## ASSIGNMENT
Copy out every line in the entries below that includes "LIST".

[Stored data entries]
────
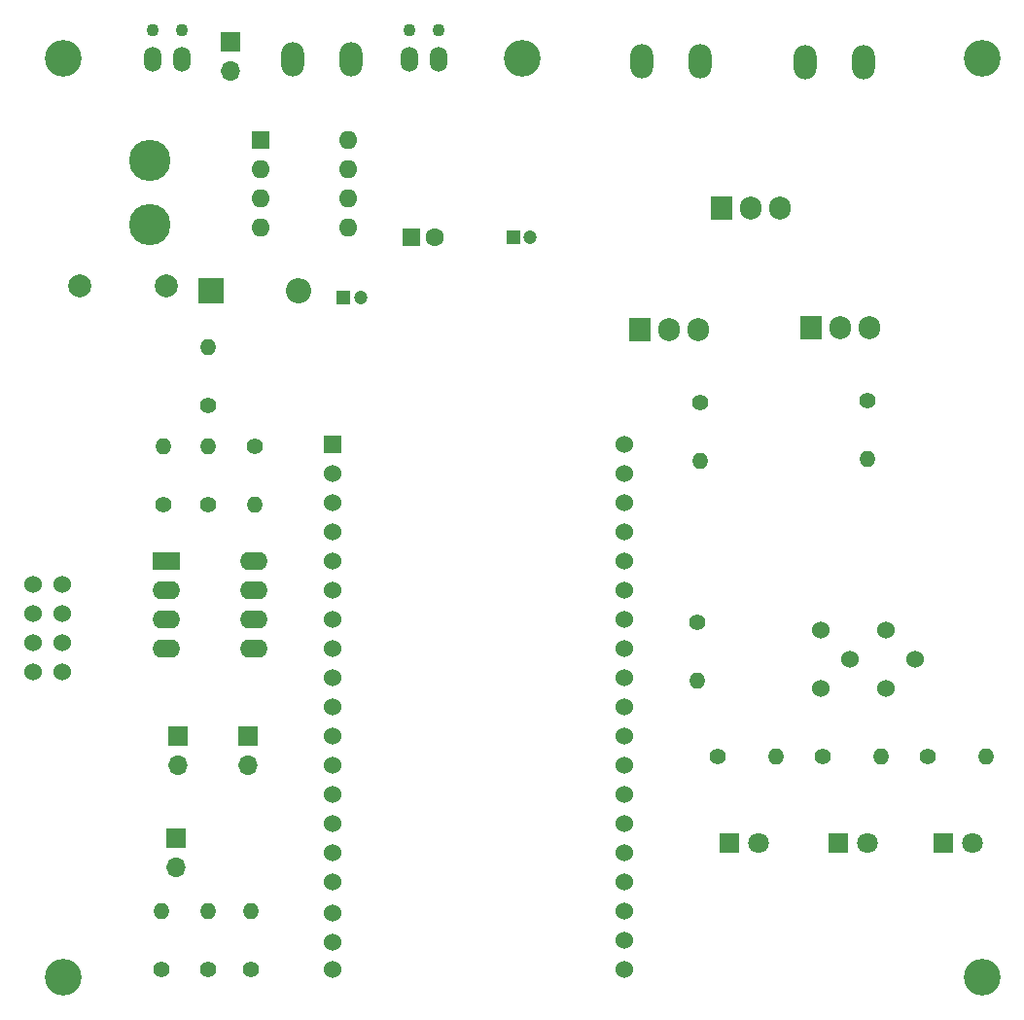
<source format=gbr>
%TF.GenerationSoftware,KiCad,Pcbnew,(5.1.9-0-10_14)*%
%TF.CreationDate,2021-09-01T12:04:37+01:00*%
%TF.ProjectId,SensorLights,53656e73-6f72-44c6-9967-6874732e6b69,1.1*%
%TF.SameCoordinates,Original*%
%TF.FileFunction,Soldermask,Top*%
%TF.FilePolarity,Negative*%
%FSLAX46Y46*%
G04 Gerber Fmt 4.6, Leading zero omitted, Abs format (unit mm)*
G04 Created by KiCad (PCBNEW (5.1.9-0-10_14)) date 2021-09-01 12:04:37*
%MOMM*%
%LPD*%
G01*
G04 APERTURE LIST*
%ADD10C,1.524000*%
%ADD11O,2.000000X3.000000*%
%ADD12C,1.200000*%
%ADD13R,1.200000X1.200000*%
%ADD14C,1.100000*%
%ADD15O,1.500000X2.200000*%
%ADD16O,1.600000X1.600000*%
%ADD17R,1.600000X1.600000*%
%ADD18R,1.524000X1.524000*%
%ADD19O,2.400000X1.600000*%
%ADD20R,2.400000X1.600000*%
%ADD21C,3.200000*%
%ADD22C,1.600000*%
%ADD23C,2.000000*%
%ADD24R,1.800000X1.800000*%
%ADD25C,1.800000*%
%ADD26O,1.905000X2.000000*%
%ADD27R,1.905000X2.000000*%
%ADD28R,2.200000X2.200000*%
%ADD29O,2.200000X2.200000*%
%ADD30O,1.700000X1.700000*%
%ADD31R,1.700000X1.700000*%
%ADD32C,3.600000*%
%ADD33C,1.400000*%
%ADD34O,1.400000X1.400000*%
G04 APERTURE END LIST*
D10*
%TO.C,U1*%
X104902000Y-97790000D03*
X104902000Y-100330000D03*
X104902000Y-102870000D03*
X104902000Y-105410000D03*
X107442000Y-105410000D03*
X107442000Y-97790000D03*
X107442000Y-100330000D03*
X107442000Y-102870000D03*
%TD*%
D11*
%TO.C,J3*%
X172085000Y-52324000D03*
X177165000Y-52324000D03*
%TD*%
D10*
%TO.C,RV2*%
X179172000Y-106807000D03*
X181712000Y-104267000D03*
X179172000Y-101727000D03*
%TD*%
%TO.C,RV1*%
X173482000Y-106807000D03*
X176022000Y-104267000D03*
X173482000Y-101727000D03*
%TD*%
D12*
%TO.C,C1*%
X148185000Y-67564000D03*
D13*
X146685000Y-67564000D03*
%TD*%
D12*
%TO.C,C4*%
X133387001Y-72829001D03*
D13*
X131887001Y-72829001D03*
%TD*%
D14*
%TO.C,J5*%
X137668000Y-49530000D03*
D15*
X137668000Y-52070000D03*
D14*
X140208000Y-49530000D03*
D15*
X140208000Y-52070000D03*
%TD*%
D14*
%TO.C,J2*%
X115316000Y-49530000D03*
D15*
X115316000Y-52070000D03*
D14*
X117856000Y-49530000D03*
D15*
X117856000Y-52070000D03*
%TD*%
D16*
%TO.C,U3*%
X132334000Y-59055000D03*
X124714000Y-66675000D03*
X132334000Y-61595000D03*
X124714000Y-64135000D03*
X132334000Y-64135000D03*
X124714000Y-61595000D03*
X132334000Y-66675000D03*
D17*
X124714000Y-59055000D03*
%TD*%
D11*
%TO.C,J4*%
X157861000Y-52197000D03*
X162941000Y-52197000D03*
%TD*%
%TO.C,J1*%
X127508000Y-52070000D03*
X132588000Y-52070000D03*
%TD*%
D10*
%TO.C,U2*%
X156337000Y-85598000D03*
X156337000Y-88138000D03*
X156337000Y-90678000D03*
X156337000Y-93218000D03*
X156337000Y-95758000D03*
X156337000Y-98298000D03*
X156337000Y-100838000D03*
X156337000Y-103378000D03*
X156337000Y-105918000D03*
X156337000Y-108458000D03*
X156337000Y-110998000D03*
X156337000Y-113538000D03*
X156337000Y-116078000D03*
X156337000Y-118618000D03*
X156337000Y-121158000D03*
X156337000Y-123698000D03*
X156337000Y-126238000D03*
X156337000Y-128778000D03*
X156337000Y-131318000D03*
X130937000Y-131318000D03*
X130937000Y-128905000D03*
X130937000Y-126365000D03*
X130937000Y-123698000D03*
X130937000Y-121158000D03*
X130937000Y-118618000D03*
X130937000Y-116078000D03*
X130937000Y-113538000D03*
X130937000Y-110998000D03*
X130937000Y-108458000D03*
X130937000Y-105918000D03*
X130937000Y-103378000D03*
X130937000Y-100838000D03*
X130937000Y-98298000D03*
X130937000Y-95758000D03*
X130937000Y-93218000D03*
X130937000Y-90678000D03*
X130937000Y-88138000D03*
D18*
X130937000Y-85598000D03*
%TD*%
D19*
%TO.C,SW1*%
X124079000Y-95758000D03*
X116459000Y-103378000D03*
X124079000Y-98298000D03*
X116459000Y-100838000D03*
X124079000Y-100838000D03*
X116459000Y-98298000D03*
X124079000Y-103378000D03*
D20*
X116459000Y-95758000D03*
%TD*%
D21*
%TO.C,REF\u002A\u002A*%
X107500000Y-132000000D03*
%TD*%
%TO.C,REF\u002A\u002A*%
X187500000Y-132000000D03*
%TD*%
%TO.C,REF\u002A\u002A*%
X187500000Y-52000000D03*
%TD*%
%TO.C,REF\u002A\u002A*%
X147500000Y-52000000D03*
%TD*%
%TO.C,REF\u002A\u002A*%
X107500000Y-52000000D03*
%TD*%
D17*
%TO.C,C2*%
X137843776Y-67548001D03*
D22*
X139843776Y-67548001D03*
%TD*%
D23*
%TO.C,C3*%
X108967001Y-71809001D03*
X116467001Y-71809001D03*
%TD*%
D24*
%TO.C,D1*%
X165481000Y-120269000D03*
D25*
X168021000Y-120269000D03*
%TD*%
%TO.C,D2*%
X177546000Y-120269000D03*
D24*
X175006000Y-120269000D03*
%TD*%
%TO.C,D3*%
X184150000Y-120269000D03*
D25*
X186690000Y-120269000D03*
%TD*%
D26*
%TO.C,D4*%
X169926000Y-65024000D03*
X167386000Y-65024000D03*
D27*
X164846000Y-65024000D03*
%TD*%
D28*
%TO.C,D5*%
X120367001Y-72179001D03*
D29*
X127987001Y-72179001D03*
%TD*%
D30*
%TO.C,JP1*%
X122047000Y-53086000D03*
D31*
X122047000Y-50546000D03*
%TD*%
%TO.C,JP2*%
X123571000Y-110998000D03*
D30*
X123571000Y-113538000D03*
%TD*%
%TO.C,JP3*%
X117475000Y-113538000D03*
D31*
X117475000Y-110998000D03*
%TD*%
%TO.C,JP4*%
X117348000Y-119888000D03*
D30*
X117348000Y-122428000D03*
%TD*%
D32*
%TO.C,L1*%
X115087001Y-60879001D03*
X115087001Y-66459001D03*
%TD*%
D27*
%TO.C,Q1*%
X172593000Y-75438000D03*
D26*
X175133000Y-75438000D03*
X177673000Y-75438000D03*
%TD*%
D27*
%TO.C,Q2*%
X157734000Y-75565000D03*
D26*
X160274000Y-75565000D03*
X162814000Y-75565000D03*
%TD*%
D33*
%TO.C,R1*%
X124206000Y-85725000D03*
D34*
X124206000Y-90805000D03*
%TD*%
%TO.C,R2*%
X120142000Y-77089000D03*
D33*
X120142000Y-82169000D03*
%TD*%
%TO.C,R3*%
X120142000Y-90805000D03*
D34*
X120142000Y-85725000D03*
%TD*%
%TO.C,R4*%
X116205000Y-85725000D03*
D33*
X116205000Y-90805000D03*
%TD*%
D34*
%TO.C,R5*%
X169545000Y-112776000D03*
D33*
X164465000Y-112776000D03*
%TD*%
D34*
%TO.C,R6*%
X177546000Y-86868000D03*
D33*
X177546000Y-81788000D03*
%TD*%
D34*
%TO.C,R7*%
X178689000Y-112776000D03*
D33*
X173609000Y-112776000D03*
%TD*%
%TO.C,R8*%
X182753000Y-112776000D03*
D34*
X187833000Y-112776000D03*
%TD*%
D33*
%TO.C,R9*%
X162941000Y-81915000D03*
D34*
X162941000Y-86995000D03*
%TD*%
D33*
%TO.C,R10*%
X162687000Y-101092000D03*
D34*
X162687000Y-106172000D03*
%TD*%
D33*
%TO.C,R11*%
X120142000Y-131318000D03*
D34*
X120142000Y-126238000D03*
%TD*%
%TO.C,R12*%
X123825000Y-126238000D03*
D33*
X123825000Y-131318000D03*
%TD*%
%TO.C,R13*%
X116078000Y-131318000D03*
D34*
X116078000Y-126238000D03*
%TD*%
M02*

</source>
────
## SOLUTION TO THIS EXERCISE
G04 APERTURE LIST*
G04 APERTURE END LIST*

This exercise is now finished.